— А ты что — трусишь?
— Я-а? Чего мне трусить! Просто так, проверяю.
Он шагнул в сарай и сразу остановился, так неожиданно, что напарник ткнулся лицом в его спину.
— Ты чего? — спросил Лыткарин приятеля.
— Показалось.
— Чего показалось? Сам же сказал, что в сарае никого нет.
— А ты ничего не слыхал?
— А чего слышать?
— Стекло вроде осыпалось…
— Входи! Кто здесь будет в худой хибаре ночь проводить.
Они вошли и взобрались на большую кучу стекла в середине сарая.
— Здесь год его прособираешь, — проворчал Васька, опускаясь на колени и рассматривая рассыпанное под ногами стекло.
Стекло тускло переливалось под скудным светом чадного факела, перемешанное с травой, мусором, ветками кустарника, лопуха и чертополоха.
— Надо бы лопату взять, — вздохнул Васька.

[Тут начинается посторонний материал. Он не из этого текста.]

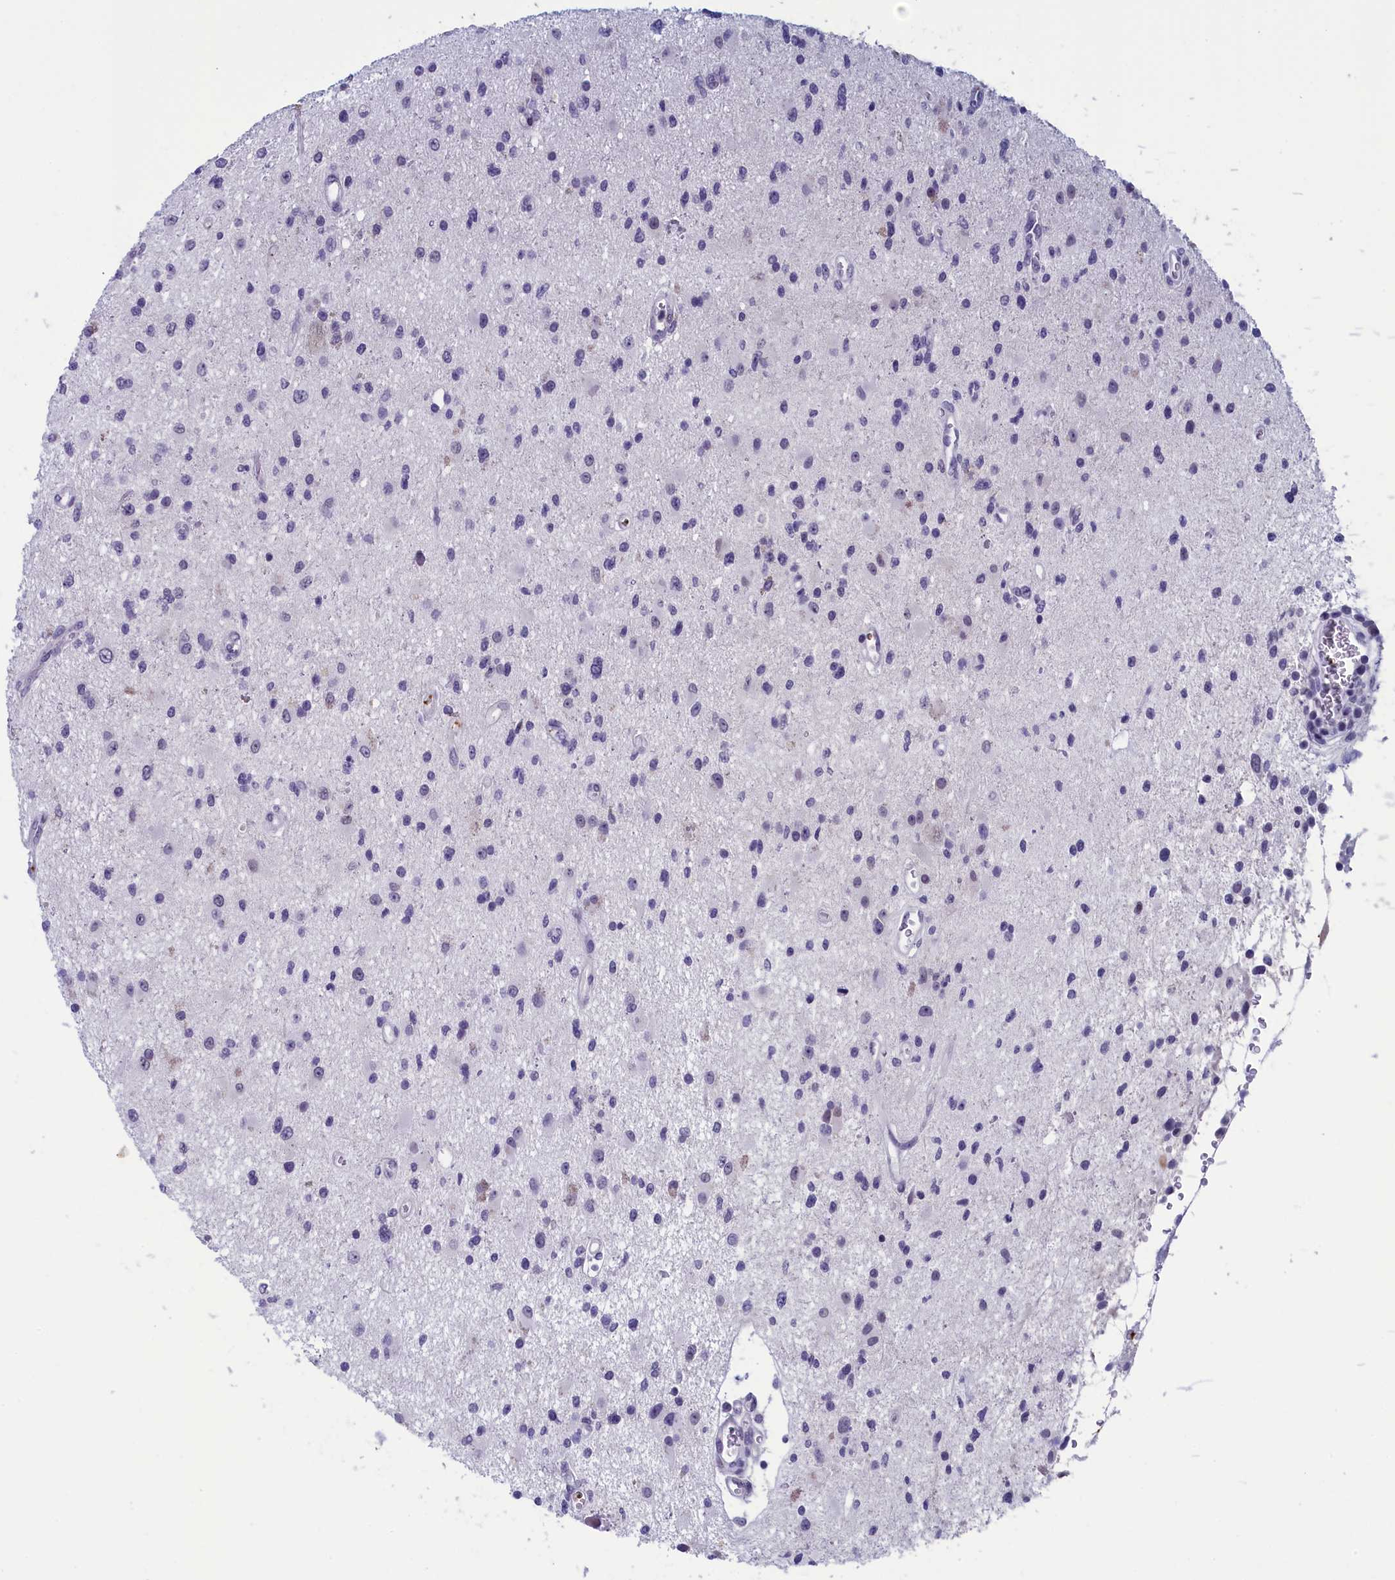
{"staining": {"intensity": "negative", "quantity": "none", "location": "none"}, "tissue": "glioma", "cell_type": "Tumor cells", "image_type": "cancer", "snomed": [{"axis": "morphology", "description": "Glioma, malignant, High grade"}, {"axis": "topography", "description": "Brain"}], "caption": "DAB (3,3'-diaminobenzidine) immunohistochemical staining of malignant glioma (high-grade) exhibits no significant expression in tumor cells.", "gene": "AIFM2", "patient": {"sex": "male", "age": 33}}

— Надо бы. А ты осторожнее, не порань руки.
Они стали наполнять бачки.
— Э-э, да здесь кто-то есть! — вдруг сказал Васька, всматриваясь в темноту. Голос его дрогнул.
Он встал с колен, поднял над головой факел, прислушиваясь. Красноватое дымное пламя неровно осветило сарай и по стенам поползли, заметались широкие тени.
— Кто? — шепотом спросил Саша и застыл на месте с куском стекла в руке.
— Кто здесь? — хриплым голосом спросил Казанкин и сделал шаг вперёд, освещая дорогу.
Никто не отвечал. Они осторожно приблизились к дальнему углу сарая. Под ногами визжало стекло.
— Вот это да! — воскликнул с облегчением Васька. — Никого нет. А мне послышалось.
— И мне послышалось, — пробормотал Саша.
— А тебе что послышалось?
— Кто-то плакал… Может, на улице? Пойдём, посмотрим?
Им обоим быстрее хотелось выйти из сарая на свежий воздух. Под крышей они чувствовали себя неуютно.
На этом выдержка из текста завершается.